What to work on. What is the number of lines in the records that contain "writes"? Give only that number.

Input for this task.
━━━━
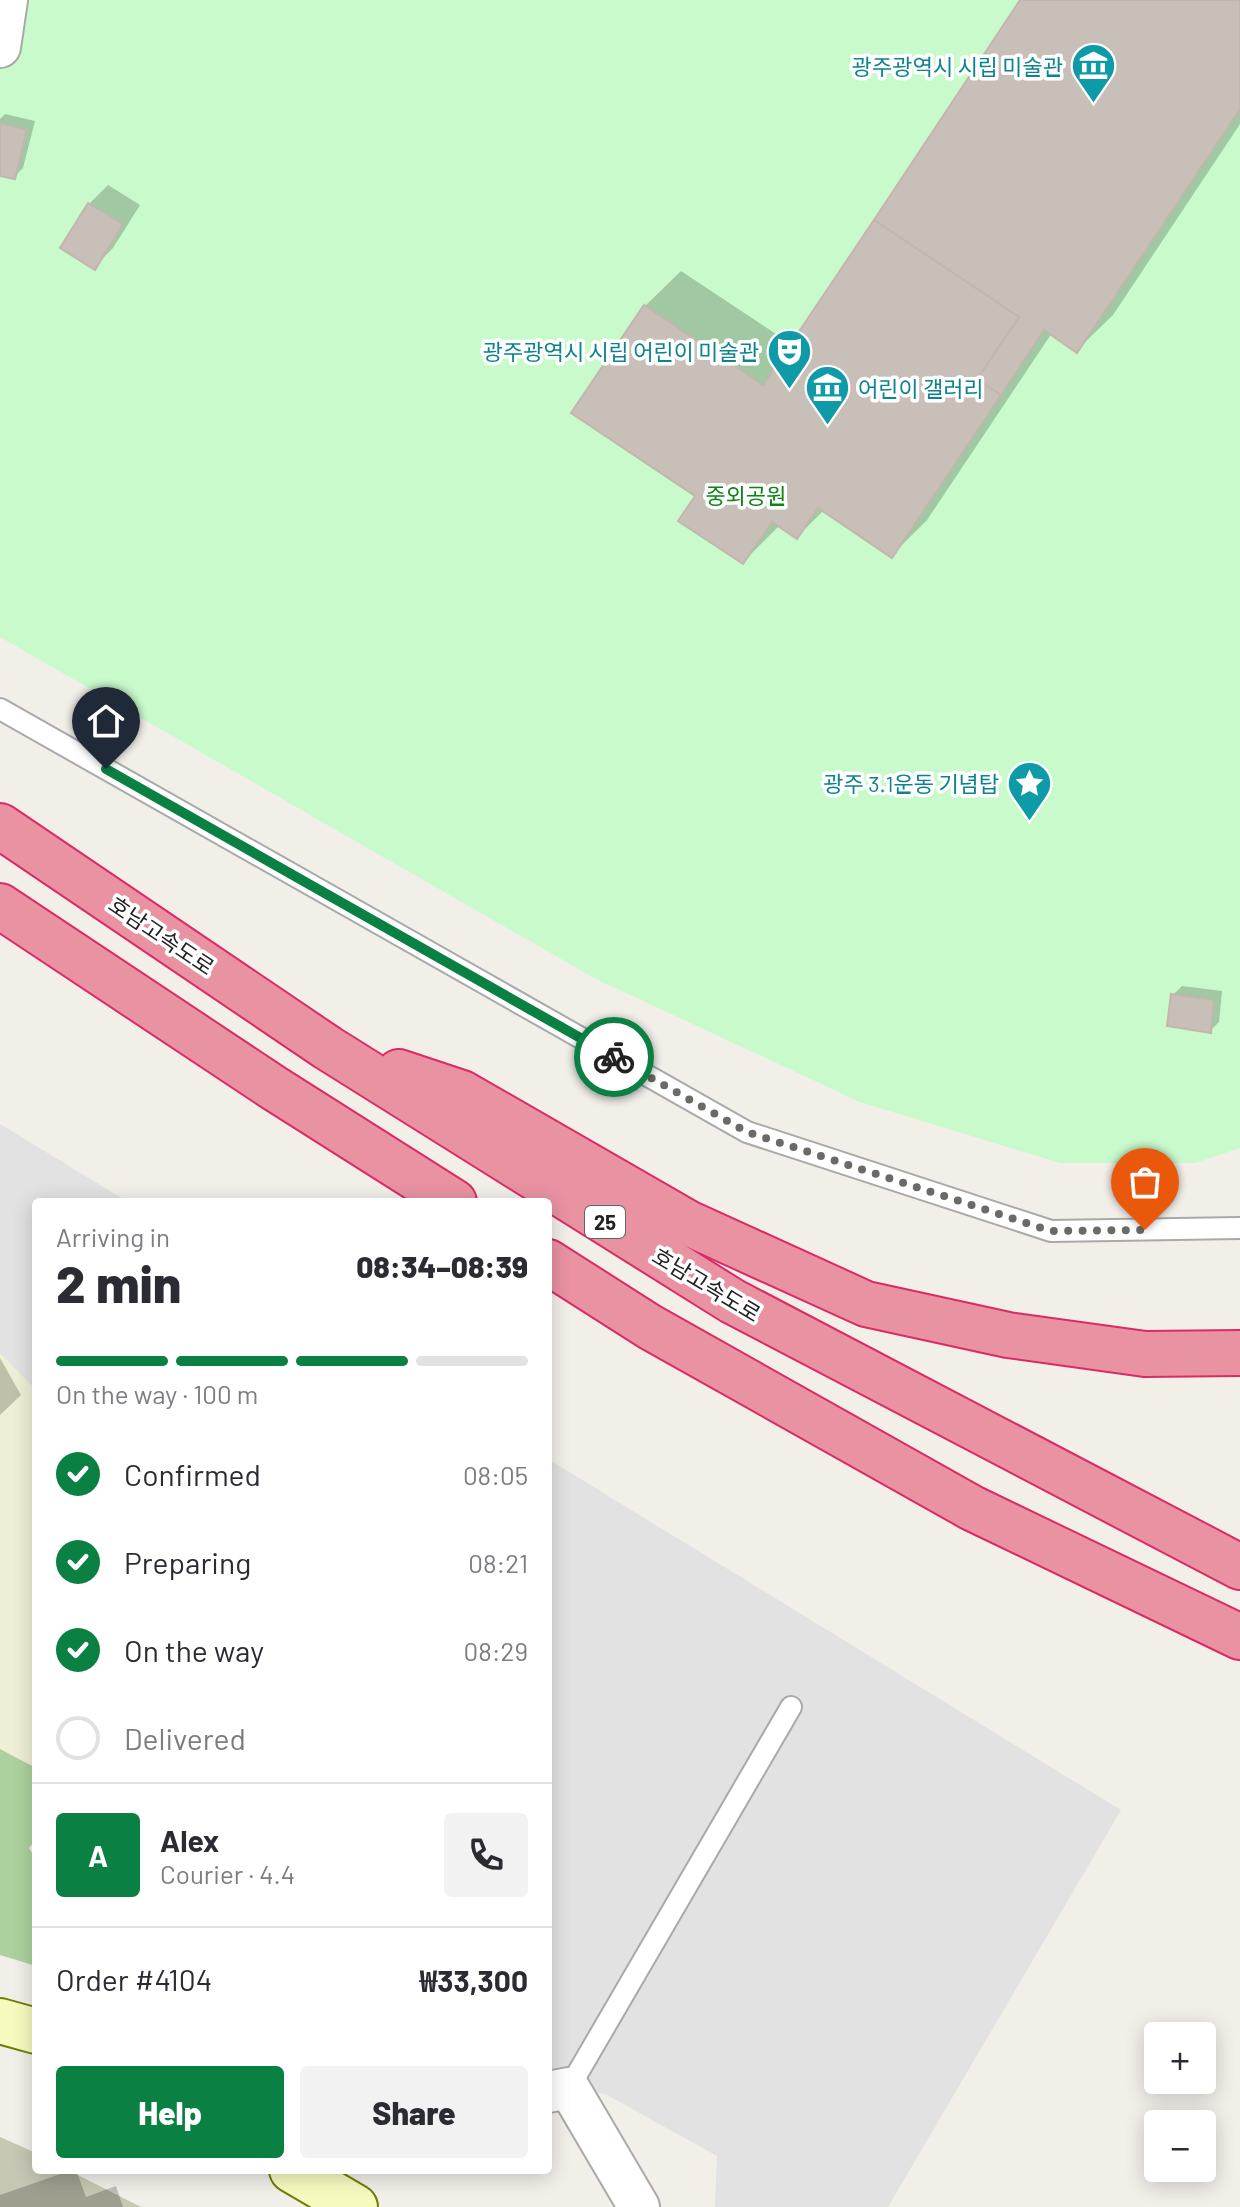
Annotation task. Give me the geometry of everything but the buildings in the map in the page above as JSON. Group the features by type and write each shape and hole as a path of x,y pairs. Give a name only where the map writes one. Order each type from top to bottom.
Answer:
━━━━
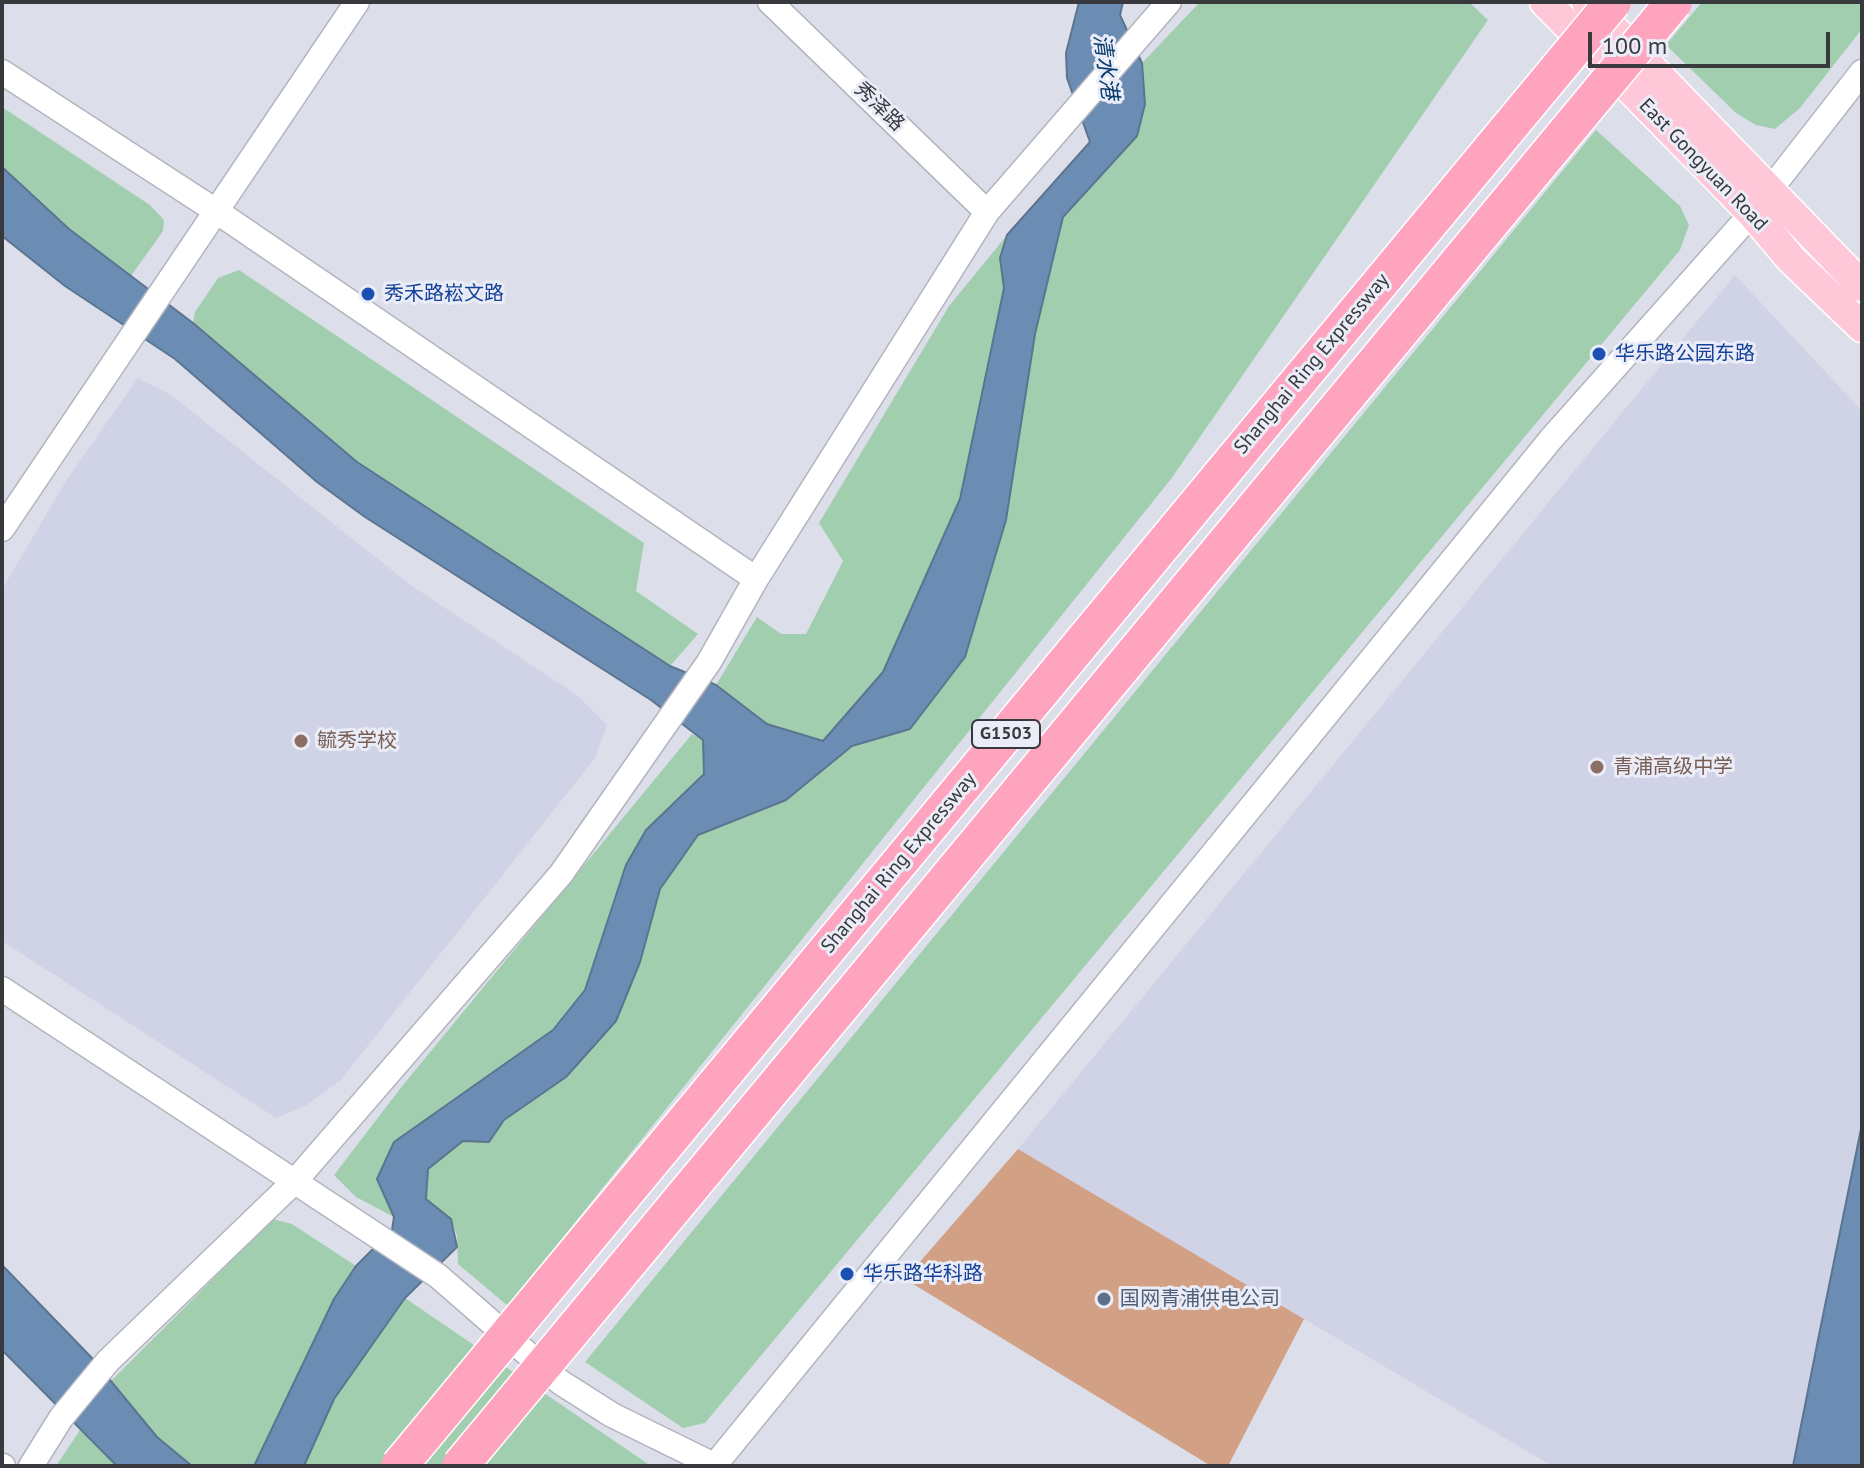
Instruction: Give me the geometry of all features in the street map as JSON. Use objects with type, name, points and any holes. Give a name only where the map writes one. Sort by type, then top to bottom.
━━━━
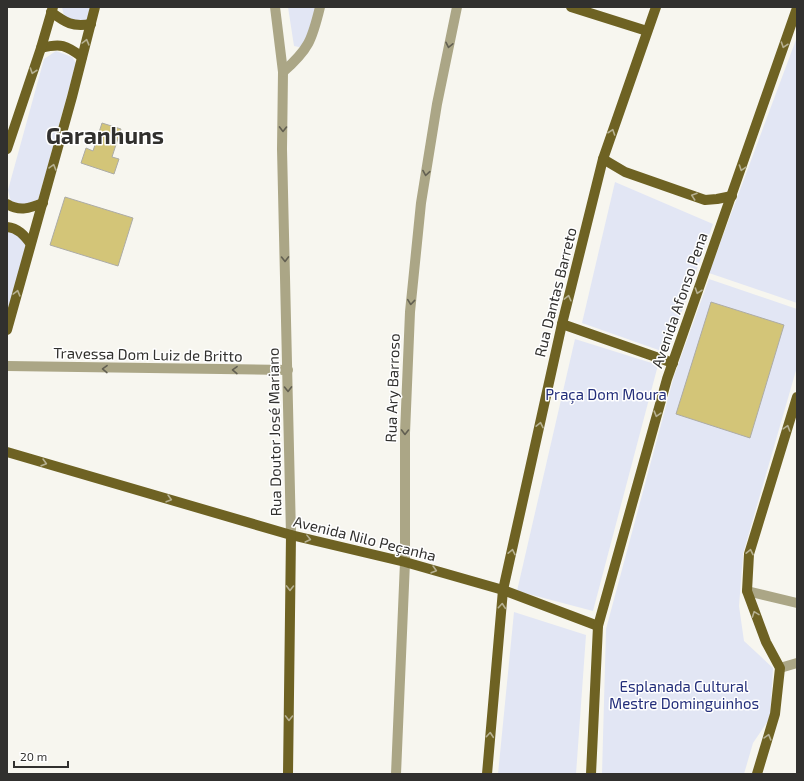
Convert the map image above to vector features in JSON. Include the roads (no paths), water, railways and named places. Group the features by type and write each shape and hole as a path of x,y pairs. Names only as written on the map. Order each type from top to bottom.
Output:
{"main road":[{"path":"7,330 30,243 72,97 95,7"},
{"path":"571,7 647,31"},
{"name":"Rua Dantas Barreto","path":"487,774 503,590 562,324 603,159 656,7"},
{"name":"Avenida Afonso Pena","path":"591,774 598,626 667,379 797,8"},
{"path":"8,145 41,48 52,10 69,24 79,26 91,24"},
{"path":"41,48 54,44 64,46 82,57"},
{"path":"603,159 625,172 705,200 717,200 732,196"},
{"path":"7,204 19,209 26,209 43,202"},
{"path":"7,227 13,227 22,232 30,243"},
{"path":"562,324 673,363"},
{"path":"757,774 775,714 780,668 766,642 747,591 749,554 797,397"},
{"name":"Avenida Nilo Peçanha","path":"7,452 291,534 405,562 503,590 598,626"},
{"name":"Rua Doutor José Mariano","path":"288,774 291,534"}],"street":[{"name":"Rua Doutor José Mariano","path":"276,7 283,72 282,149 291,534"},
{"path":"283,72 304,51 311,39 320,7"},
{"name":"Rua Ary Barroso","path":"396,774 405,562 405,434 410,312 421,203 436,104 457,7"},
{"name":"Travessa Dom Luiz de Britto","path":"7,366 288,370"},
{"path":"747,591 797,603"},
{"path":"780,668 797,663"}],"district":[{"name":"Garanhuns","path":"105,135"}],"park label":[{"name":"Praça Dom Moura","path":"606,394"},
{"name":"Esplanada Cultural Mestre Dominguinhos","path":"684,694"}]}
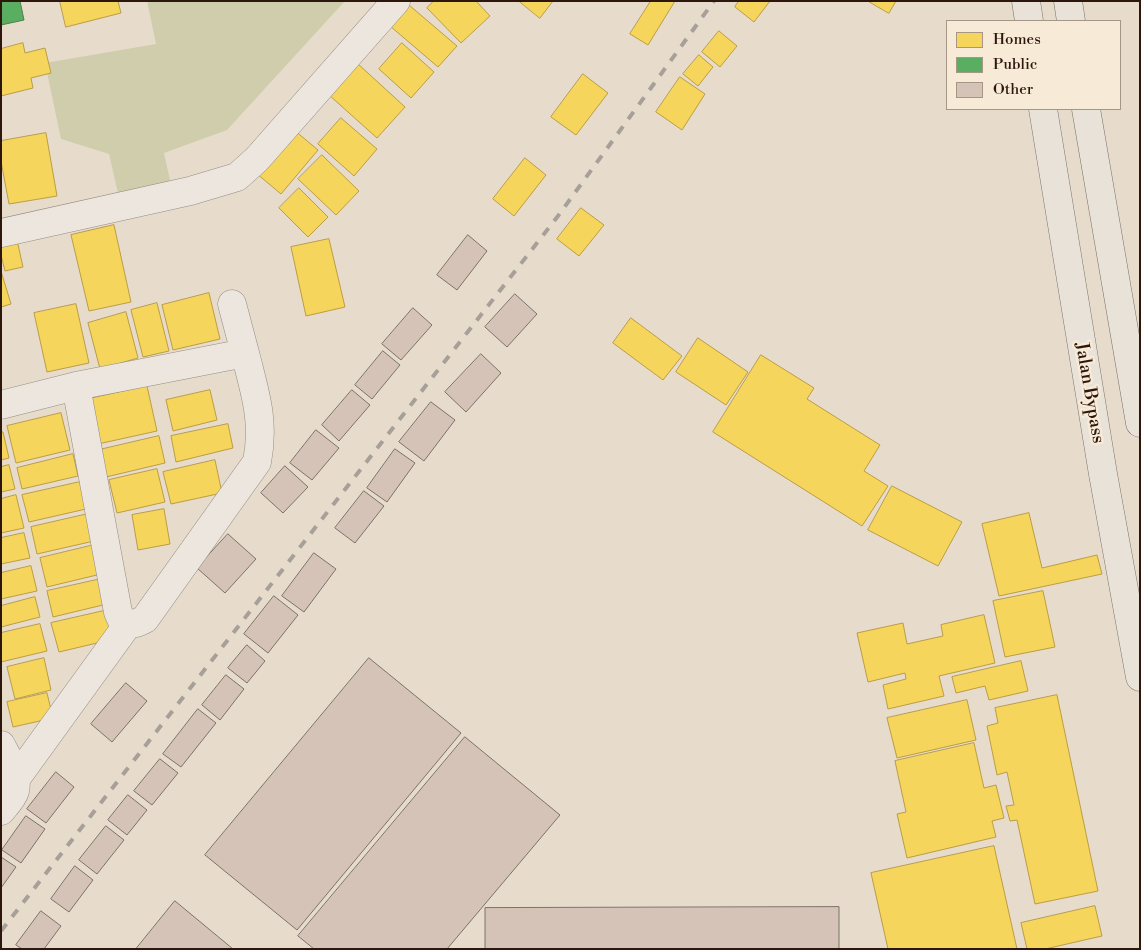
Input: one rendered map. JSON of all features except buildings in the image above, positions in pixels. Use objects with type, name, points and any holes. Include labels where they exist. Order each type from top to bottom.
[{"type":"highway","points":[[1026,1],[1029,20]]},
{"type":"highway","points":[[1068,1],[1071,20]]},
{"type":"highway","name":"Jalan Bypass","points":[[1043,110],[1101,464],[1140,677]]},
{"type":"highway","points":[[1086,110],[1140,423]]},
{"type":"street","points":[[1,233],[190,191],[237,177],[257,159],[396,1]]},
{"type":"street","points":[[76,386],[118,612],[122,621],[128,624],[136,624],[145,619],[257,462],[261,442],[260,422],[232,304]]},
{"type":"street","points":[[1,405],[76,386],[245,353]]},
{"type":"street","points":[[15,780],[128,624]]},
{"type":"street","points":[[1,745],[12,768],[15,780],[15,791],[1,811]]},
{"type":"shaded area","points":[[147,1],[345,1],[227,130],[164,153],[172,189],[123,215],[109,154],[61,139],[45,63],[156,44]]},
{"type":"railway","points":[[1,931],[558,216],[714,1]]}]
━━━━
Solution for this problem. 2